The 18.3 million South Africans of all races who will vote in national and provincial elections will be overseen by some 100,000 security-force members and a host of foreign observers.

The African National Congress is hoping to win up to two-thirds of the vote and could secure a majority in at least seven of the country's nine provinces.

But questions remain over the reliability of an ambitious satellite computer link, set up in Pretoria to compile results as they are sent by modem from 15,000 polling stations. By yesterday it had crashed on both its dry runs.

Any dispute over results - especially in provinces where the ANC's supremacy is not guaranteed - could spark violent clashes. Even though the pre-election period has been remarkably calm, tensions are running high in parts of the Eastern Cape, Western Cape and KwaZulu-Natal.

There are also fears that large numbers of unregistered voters will turn up at polling stations. In 1994 there was no common electoral roll, and 25 million votes were cast.

The elections - which are by proportional representation using a list system - are starkly different from those of 1994, when President Nelson Mandela was elected.

But he came to power only at the expense of hundreds of lives lost in political clashes in the run-up to the vote, and a haphazard election procedure.

In the intervening five years the Truth and Reconciliation Commission has heard hundreds of testimonies, South Africa has implemented the most progressive constitution in the world and the ANC has apparently brought to heel the rival Inkatha Freedom Party.

The government has built 750,000 homes - short of its 1 million target - as well as connecting water and electricity to some 3 million homes.

For the majority, life is immeasurably better than under the repressive apartheid regime.

However, there is still deep-rooted racial suspicion, now entrenched by economic differences. An emerging economy, South Africa has been in the frontline of the fall-out from the Asian crisis and, now, the fall in the gold price. Unemployment stands at 40 per cent and growth is nil.

During the election campaign the 26 parties in the race - 16 of them running for places in the 400-seat national parliament - have identified joblessness, crime and corruption as the main issues.

The opposition parties, which are still largely racially drawn, have called for the return of the death penalty and more resources for the police. But the biggest opposition party - which will be either the New National Party or the Democratic Party - can hope for no more than 12 per cent of the vote.

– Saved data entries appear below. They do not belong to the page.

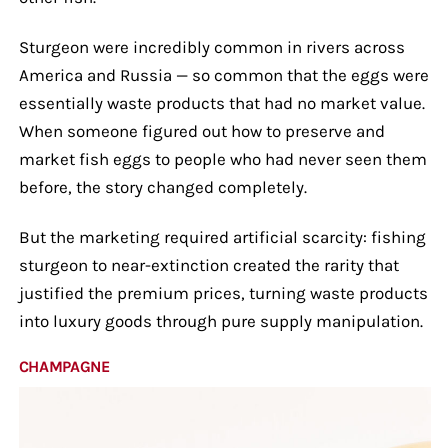
Sturgeon were incredibly common in rivers across
America and Russia — so common that the eggs were
essentially waste products that had no market value.
When someone figured out how to preserve and
market fish eggs to people who had never seen them
before, the story changed completely.
But the marketing required artificial scarcity: fishing
sturgeon to near-extinction created the rarity that
justified the premium prices, turning waste products
into luxury goods through pure supply manipulation.
CHAMPAGNE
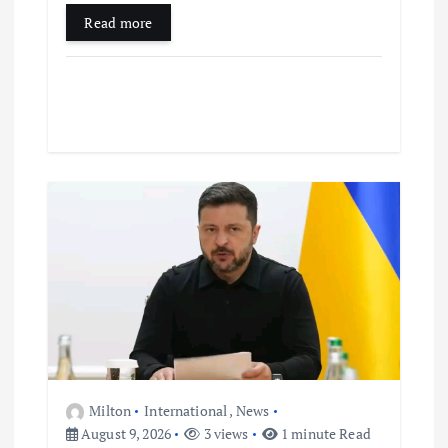
Read more
Milton
International
,
News
August 9, 2026
3 views
1 minute Read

The ANC, for which capital punishment is anathema, has controversially identified the police as a source of criminality. It has admitted to a need for a clean-up among corrupt politicians, especially at provincial level.

On the economy, there is broad agreement that the ANC government has done as good a job as could be expected, though opposition parties have suggested small-business vouchers and special incentives for foreign investors.

The elections, in which, after a controversial constitutional court judgment, prisoners will be allowed to vote, were described yesterday by the president- in-waiting, Thabo Mbeki, as a turning point that entrenches democracy.

Mr Mbeki, the current ANC president, who will be inaugurated on 16 June, told CNN: "I think that at the end of it we will say that perhaps this is the point at which you were convinced that the overwhelming majority of South Africans understood that this is the political system they want."